#### TASK BRIEF
The result should be every line in the data below that carries the string "lines".

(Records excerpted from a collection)
⁂
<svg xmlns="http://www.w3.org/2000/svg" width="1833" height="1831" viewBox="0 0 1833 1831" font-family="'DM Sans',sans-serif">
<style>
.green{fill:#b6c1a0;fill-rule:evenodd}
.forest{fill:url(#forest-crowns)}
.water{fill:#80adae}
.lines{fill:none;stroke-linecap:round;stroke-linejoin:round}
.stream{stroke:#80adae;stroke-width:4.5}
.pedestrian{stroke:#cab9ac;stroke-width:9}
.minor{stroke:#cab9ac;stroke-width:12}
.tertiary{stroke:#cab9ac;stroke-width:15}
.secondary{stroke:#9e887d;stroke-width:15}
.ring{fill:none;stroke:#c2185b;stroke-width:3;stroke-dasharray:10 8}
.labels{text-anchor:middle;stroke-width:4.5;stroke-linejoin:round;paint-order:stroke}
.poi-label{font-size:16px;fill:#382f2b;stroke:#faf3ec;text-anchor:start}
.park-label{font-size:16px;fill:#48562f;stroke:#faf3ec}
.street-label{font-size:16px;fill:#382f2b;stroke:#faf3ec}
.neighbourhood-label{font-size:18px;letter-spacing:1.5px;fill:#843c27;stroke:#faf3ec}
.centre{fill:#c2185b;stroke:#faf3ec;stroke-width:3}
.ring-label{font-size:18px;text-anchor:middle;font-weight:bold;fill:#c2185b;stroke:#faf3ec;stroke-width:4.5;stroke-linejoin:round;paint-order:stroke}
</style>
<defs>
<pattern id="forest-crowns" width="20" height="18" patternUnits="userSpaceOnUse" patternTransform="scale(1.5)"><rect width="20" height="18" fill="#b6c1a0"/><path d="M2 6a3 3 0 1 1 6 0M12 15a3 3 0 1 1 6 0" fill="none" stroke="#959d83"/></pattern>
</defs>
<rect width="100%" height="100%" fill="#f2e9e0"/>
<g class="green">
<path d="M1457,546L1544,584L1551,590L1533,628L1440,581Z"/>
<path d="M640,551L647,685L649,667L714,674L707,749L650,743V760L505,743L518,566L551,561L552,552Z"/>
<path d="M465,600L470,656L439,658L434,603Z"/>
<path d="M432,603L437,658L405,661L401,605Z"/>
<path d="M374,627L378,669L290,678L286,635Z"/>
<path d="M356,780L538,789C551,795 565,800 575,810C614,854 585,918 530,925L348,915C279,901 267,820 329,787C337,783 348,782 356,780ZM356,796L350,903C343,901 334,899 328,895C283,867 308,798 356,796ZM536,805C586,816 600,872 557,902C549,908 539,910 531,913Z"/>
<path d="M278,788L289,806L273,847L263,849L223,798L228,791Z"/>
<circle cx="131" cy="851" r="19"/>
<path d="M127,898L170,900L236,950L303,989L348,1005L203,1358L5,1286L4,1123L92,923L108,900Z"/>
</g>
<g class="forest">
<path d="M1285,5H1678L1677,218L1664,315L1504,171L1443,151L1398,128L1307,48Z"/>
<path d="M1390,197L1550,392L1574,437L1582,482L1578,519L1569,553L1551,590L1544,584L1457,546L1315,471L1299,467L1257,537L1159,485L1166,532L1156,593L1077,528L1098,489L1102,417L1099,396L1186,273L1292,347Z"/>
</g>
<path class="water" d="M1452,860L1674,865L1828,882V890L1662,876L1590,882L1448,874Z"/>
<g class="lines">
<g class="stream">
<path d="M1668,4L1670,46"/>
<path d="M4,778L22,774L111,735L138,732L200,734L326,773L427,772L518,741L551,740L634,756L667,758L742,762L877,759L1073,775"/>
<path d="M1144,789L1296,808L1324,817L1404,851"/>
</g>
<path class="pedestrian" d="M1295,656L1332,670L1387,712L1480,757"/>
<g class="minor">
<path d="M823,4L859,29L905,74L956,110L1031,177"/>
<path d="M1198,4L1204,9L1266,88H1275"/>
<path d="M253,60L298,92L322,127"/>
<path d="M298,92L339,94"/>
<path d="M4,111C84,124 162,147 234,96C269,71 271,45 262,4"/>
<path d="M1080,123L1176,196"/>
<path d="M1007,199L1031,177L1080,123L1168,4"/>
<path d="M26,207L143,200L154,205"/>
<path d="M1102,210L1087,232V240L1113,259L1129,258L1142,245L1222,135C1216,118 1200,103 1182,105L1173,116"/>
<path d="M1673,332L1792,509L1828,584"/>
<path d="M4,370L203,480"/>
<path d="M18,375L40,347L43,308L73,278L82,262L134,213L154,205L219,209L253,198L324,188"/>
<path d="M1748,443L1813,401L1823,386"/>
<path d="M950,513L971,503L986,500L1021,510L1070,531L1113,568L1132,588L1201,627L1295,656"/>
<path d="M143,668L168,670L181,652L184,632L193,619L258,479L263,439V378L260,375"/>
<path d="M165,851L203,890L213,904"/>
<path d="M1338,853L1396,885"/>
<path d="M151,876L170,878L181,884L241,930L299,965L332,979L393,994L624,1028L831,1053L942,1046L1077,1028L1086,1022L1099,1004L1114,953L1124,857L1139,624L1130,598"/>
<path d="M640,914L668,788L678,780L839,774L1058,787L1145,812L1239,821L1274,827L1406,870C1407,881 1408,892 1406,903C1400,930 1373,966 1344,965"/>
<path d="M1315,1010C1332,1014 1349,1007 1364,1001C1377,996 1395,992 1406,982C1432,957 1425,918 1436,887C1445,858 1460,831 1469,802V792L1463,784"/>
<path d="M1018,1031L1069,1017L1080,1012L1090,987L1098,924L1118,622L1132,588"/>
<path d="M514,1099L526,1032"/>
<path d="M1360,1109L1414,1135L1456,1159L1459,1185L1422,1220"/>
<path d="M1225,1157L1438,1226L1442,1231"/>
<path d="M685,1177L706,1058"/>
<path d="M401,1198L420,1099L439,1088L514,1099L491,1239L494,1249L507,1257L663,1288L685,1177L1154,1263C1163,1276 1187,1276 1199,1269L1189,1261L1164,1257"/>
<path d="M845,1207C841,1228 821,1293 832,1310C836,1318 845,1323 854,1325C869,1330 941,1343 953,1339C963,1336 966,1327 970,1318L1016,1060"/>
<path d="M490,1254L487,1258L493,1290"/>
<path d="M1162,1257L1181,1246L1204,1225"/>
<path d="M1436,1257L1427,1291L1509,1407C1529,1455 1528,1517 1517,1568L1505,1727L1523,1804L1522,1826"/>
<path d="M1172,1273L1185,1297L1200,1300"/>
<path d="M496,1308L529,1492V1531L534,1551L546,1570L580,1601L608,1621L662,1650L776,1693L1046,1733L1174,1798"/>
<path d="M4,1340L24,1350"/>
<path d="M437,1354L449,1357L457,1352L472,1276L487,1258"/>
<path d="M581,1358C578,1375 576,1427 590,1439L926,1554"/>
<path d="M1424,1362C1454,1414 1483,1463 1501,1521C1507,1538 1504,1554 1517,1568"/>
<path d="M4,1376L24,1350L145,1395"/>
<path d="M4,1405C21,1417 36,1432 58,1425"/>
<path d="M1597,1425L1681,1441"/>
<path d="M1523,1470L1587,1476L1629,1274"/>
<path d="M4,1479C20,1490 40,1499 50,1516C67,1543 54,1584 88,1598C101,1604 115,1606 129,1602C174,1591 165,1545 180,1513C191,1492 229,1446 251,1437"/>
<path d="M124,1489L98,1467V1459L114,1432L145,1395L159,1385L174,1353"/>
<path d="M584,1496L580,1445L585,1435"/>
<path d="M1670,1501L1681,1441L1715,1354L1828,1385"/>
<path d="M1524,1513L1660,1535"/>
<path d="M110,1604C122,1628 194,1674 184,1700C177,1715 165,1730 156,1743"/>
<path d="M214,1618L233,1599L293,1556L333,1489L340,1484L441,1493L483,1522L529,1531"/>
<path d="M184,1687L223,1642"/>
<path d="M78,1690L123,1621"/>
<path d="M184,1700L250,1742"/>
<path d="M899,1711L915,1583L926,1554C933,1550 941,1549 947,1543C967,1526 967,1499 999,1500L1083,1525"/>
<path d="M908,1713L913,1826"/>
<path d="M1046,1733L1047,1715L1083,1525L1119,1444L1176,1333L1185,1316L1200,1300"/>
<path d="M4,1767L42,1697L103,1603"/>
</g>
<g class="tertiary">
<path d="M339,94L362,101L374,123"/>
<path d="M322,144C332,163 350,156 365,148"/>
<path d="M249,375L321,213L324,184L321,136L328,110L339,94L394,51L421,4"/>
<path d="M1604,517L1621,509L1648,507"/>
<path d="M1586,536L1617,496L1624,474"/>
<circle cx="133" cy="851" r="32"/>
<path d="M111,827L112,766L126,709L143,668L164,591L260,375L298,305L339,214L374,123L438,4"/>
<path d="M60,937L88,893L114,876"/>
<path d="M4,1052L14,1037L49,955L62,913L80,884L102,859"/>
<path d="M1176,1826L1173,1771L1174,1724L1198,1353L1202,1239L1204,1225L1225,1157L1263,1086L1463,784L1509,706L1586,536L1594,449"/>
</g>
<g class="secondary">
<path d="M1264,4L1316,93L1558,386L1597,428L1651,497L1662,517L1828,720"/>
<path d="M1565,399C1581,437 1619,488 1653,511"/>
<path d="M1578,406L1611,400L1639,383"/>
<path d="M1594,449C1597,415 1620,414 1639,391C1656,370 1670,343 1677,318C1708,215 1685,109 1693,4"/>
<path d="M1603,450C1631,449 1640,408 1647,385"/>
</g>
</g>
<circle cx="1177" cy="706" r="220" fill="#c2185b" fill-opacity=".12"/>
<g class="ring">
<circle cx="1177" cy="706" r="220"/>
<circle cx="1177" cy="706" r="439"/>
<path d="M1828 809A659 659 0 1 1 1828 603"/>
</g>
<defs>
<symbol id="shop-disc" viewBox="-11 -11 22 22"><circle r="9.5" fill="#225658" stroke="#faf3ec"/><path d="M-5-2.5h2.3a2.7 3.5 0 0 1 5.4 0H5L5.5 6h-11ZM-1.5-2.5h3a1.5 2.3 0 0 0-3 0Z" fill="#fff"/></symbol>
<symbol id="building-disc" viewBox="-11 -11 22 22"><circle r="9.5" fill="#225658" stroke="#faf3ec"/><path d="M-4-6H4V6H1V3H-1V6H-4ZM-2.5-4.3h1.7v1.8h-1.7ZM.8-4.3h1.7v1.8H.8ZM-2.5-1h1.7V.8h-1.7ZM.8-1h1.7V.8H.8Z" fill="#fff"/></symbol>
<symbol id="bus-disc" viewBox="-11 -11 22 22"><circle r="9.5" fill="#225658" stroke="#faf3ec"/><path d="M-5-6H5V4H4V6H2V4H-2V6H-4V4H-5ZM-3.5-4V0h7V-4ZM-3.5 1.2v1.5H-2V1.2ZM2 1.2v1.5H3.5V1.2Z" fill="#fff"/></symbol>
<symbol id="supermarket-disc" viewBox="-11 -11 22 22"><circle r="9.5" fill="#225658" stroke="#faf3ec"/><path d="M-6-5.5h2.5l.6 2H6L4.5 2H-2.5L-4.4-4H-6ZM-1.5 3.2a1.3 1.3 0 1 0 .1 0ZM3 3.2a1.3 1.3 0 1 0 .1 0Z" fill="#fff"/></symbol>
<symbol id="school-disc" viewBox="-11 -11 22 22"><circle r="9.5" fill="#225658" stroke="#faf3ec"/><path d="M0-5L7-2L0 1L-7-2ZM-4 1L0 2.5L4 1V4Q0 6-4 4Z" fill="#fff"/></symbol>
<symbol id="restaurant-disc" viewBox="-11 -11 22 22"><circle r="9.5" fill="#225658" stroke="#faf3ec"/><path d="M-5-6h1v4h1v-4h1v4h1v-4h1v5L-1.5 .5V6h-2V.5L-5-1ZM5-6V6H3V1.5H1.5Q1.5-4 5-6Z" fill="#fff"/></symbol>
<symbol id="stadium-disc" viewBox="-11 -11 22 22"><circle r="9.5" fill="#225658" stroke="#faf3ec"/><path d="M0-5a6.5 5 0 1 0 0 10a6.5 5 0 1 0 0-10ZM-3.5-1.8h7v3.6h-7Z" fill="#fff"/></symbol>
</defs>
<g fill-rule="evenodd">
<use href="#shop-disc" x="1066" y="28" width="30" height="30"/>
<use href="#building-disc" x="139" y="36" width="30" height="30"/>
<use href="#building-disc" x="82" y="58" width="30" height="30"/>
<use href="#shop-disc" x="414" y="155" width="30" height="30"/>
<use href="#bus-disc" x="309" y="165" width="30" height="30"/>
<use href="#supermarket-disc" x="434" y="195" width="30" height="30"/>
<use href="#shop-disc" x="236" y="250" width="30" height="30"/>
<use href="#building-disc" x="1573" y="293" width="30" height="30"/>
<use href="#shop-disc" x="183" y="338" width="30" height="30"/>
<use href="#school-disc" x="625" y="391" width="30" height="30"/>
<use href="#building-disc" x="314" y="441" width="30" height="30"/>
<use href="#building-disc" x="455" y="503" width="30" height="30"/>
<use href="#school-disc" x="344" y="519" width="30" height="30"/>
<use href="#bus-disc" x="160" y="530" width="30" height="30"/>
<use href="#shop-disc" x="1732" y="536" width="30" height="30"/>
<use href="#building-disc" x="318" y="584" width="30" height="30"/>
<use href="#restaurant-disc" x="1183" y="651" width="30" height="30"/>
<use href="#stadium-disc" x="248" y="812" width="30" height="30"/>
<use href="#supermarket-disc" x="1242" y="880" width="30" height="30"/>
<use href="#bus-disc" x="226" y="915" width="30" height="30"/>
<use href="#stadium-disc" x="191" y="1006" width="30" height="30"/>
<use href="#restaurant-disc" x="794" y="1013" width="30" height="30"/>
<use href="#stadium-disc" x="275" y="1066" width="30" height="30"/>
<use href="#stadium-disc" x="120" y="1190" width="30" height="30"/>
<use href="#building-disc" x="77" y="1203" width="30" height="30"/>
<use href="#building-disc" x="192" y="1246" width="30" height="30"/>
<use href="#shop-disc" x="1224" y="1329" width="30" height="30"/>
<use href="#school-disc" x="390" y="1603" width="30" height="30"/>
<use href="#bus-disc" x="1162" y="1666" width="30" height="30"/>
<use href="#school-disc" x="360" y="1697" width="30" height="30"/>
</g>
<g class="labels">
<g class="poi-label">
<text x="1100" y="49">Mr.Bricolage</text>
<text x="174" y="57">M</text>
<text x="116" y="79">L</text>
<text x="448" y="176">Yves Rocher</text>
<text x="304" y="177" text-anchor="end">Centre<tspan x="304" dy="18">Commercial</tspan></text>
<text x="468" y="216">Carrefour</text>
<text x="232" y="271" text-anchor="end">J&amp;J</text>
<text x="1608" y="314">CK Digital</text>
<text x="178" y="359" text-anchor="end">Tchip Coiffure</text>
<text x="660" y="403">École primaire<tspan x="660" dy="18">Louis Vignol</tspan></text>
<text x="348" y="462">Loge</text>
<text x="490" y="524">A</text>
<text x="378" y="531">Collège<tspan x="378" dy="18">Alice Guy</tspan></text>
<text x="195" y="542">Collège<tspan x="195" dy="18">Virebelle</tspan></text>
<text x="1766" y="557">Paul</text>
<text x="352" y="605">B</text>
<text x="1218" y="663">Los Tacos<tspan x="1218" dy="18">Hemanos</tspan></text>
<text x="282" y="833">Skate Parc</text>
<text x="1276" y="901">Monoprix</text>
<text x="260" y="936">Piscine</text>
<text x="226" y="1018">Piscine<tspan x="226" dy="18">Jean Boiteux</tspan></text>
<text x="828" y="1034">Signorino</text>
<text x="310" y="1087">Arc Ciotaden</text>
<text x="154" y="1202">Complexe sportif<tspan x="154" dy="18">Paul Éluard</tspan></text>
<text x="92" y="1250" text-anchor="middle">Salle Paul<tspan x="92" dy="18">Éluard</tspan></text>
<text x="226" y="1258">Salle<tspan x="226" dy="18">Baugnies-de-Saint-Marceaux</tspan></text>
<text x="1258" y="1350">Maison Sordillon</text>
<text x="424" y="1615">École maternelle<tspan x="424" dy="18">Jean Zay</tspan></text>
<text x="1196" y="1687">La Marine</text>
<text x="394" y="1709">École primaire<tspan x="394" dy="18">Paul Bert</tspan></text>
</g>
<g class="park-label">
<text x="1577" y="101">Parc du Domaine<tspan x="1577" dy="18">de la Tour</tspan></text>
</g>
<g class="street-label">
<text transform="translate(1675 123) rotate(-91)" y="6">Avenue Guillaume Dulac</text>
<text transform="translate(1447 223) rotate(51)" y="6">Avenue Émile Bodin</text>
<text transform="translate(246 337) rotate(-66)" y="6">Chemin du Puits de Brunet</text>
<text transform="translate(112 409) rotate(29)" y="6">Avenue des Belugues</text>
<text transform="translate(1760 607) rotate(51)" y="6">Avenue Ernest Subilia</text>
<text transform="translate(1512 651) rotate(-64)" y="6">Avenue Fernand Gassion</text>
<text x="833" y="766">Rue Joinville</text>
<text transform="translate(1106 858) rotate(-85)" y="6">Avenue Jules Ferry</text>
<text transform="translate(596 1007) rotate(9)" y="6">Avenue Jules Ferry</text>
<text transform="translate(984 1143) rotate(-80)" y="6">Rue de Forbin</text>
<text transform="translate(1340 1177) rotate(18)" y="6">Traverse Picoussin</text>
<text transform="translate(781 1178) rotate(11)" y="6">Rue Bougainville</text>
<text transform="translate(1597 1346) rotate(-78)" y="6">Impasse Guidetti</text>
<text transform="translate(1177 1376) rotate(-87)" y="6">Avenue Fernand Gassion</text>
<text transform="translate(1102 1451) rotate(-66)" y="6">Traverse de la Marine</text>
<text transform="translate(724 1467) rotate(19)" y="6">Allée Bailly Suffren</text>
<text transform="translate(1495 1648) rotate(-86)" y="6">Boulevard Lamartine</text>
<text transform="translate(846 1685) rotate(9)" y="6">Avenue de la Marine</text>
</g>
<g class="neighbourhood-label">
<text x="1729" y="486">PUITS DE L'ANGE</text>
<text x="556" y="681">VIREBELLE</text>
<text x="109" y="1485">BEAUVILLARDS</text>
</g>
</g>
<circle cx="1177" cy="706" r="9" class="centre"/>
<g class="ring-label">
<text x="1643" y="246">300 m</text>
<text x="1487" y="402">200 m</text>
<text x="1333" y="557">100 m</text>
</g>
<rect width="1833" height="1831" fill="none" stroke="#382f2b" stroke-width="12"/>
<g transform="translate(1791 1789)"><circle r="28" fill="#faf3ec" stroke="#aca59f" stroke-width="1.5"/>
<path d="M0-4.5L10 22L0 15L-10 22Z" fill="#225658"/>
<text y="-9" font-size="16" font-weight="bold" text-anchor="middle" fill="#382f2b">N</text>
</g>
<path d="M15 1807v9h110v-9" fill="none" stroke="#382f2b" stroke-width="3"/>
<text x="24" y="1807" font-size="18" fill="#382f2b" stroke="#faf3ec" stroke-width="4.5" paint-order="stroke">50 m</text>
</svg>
⁂
#### OUTPUT FOR THIS TASK
.lines{fill:none;stroke-linecap:round;stroke-linejoin:round}
<g class="lines">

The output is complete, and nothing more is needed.